Com isso, a área de dano não apenas deixa de se recuperar totalmente como também se expande. Novas regiões de mielina podem ser afetadas e o sistema nervoso começa a acumular cicatrizes e perdas estruturais. A cada ciclo, mais mielina é destruída, mais gordura é liberada e mais células entram no estado espumoso. Em longo prazo, isso contribui para a progressão da esclerose múltipla, especialmente nas fases em que a doença avança mesmo sem crises evidentes.

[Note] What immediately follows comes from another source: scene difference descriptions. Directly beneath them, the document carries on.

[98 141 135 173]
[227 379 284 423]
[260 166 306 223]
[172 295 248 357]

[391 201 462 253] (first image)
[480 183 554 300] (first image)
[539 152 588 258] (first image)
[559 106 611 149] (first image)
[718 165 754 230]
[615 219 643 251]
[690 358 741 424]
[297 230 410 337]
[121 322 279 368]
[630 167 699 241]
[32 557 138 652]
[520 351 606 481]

  1. Primeiro dano: ataque autoimune à mielina.
  2. Limpeza intensiva: microglias e macrófagos absorvem muita gordura.
  3. Transformação: surgimento das células espumosas sobrecarregadas.
  4. Inflamação sustentada: liberação contínua de substâncias inflamatórias.
  5. Nova destruição: mais mielina é atacada, reiniciando o ciclo.
Em estudo recente, pesquisadores do Instituto Holandês de Neurociência investigaram em detalhes o que acontece com as células de defesa do cérebro quando elas entram em contato contínuo com grandes quantidades de mielina destruída – depositphotos.com / katerynakon
Em estudo recente, pesquisadores do Instituto Holandês de Neurociência investigaram em detalhes o que acontece com as células de defesa do cérebro quando elas entram em contato contínuo com grandes quantidades de mielina destruída – depositphotos.com / katerynakon
Foto: Giro 10

Qual é a importância científica dessa descoberta para o tratamento da esclerose múltipla?

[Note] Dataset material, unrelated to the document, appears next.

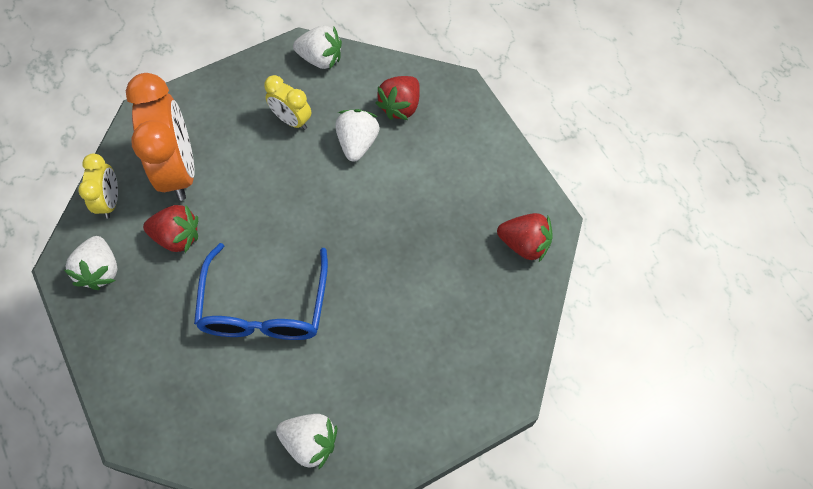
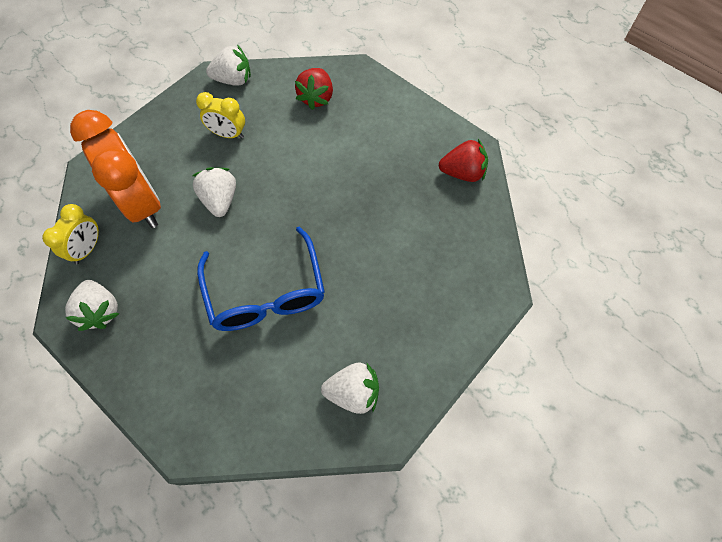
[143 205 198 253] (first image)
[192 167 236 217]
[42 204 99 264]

A maioria dos tratamentos atuais para esclerose múltipla tem como foco principal reduzir surtos e controlar a atividade do sistema imunológico no sangue e no líquido que circula ao redor do cérebro. Essas terapias, em geral, são eficazes para diminuir o número de crises inflamatórias visíveis em exames. No entanto, muitas pessoas continuam apresentando progressão silenciosa da incapacidade, mesmo com a doença aparentemente controlada nos marcadores tradicionais.

A descoberta do papel das células espumosas e da sobrecarga de gordura dentro da microglia e dos macrófagos oferece uma nova peça para esse quebra-cabeça. Em vez de olhar apenas para o ataque inicial à mielina, os cientistas passam a observar também o que acontece depois, no interior das próprias células de defesa do sistema nervoso. Esse ponto abre várias possibilidades de pesquisa:

  • Novos alvos terapêuticos: desenvolvimento de medicamentos que ajudem essas células a lidar melhor com o excesso de gordura, evitando que se transformem em células espumosas ou reduzindo a produção de substâncias inflamatórias quando já estão sobrecarregadas.
  • Estratégias de limpeza de lipídios: estudos sobre formas de facilitar a eliminação ou o reaproveitamento seguro da gordura da mielina destruída, reduzindo o acúmulo prejudicial dentro das células.
  • Marcadores de gravidade: identificação de substâncias no sangue, no líquor ou em exames de imagem que indiquem a presença de células espumosas ou de falha metabólica, ajudando a prever quais pacientes têm maior risco de progressão rápida.

Ao trazer luz para esses mecanismos internos das células de defesa do cérebro, o trabalho do Instituto Holandês de Neurociência amplia a compreensão da esclerose múltipla como uma doença que não envolve apenas surtos visíveis, mas também processos inflamatórios e metabólicos crônicos, muitas vezes silenciosos. Esse conhecimento pode orientar, nos próximos anos, o desenho de tratamentos combinados, que atuem tanto na redução dos ataques autoimunes quanto na modulação da resposta das microglias e dos macrófagos.

Os resultados não representam uma cura imediata para a esclerose múltipla, nem alteram de forma instantânea as opções terapêuticas disponíveis. No entanto, indicam um caminho promissor para entender por que a doença progride de forma tão diferente entre as pessoas e como interferir nesse percurso. Ao revelar como o excesso de gordura da mielina danificada pode transformar células protetoras em fontes de inflamação, a pesquisa ajuda a construir uma base mais sólida para o desenvolvimento de terapias futuras voltadas não apenas para evitar novos surtos, mas também para desacelerar a marcha silenciosa da doença ao longo do tempo.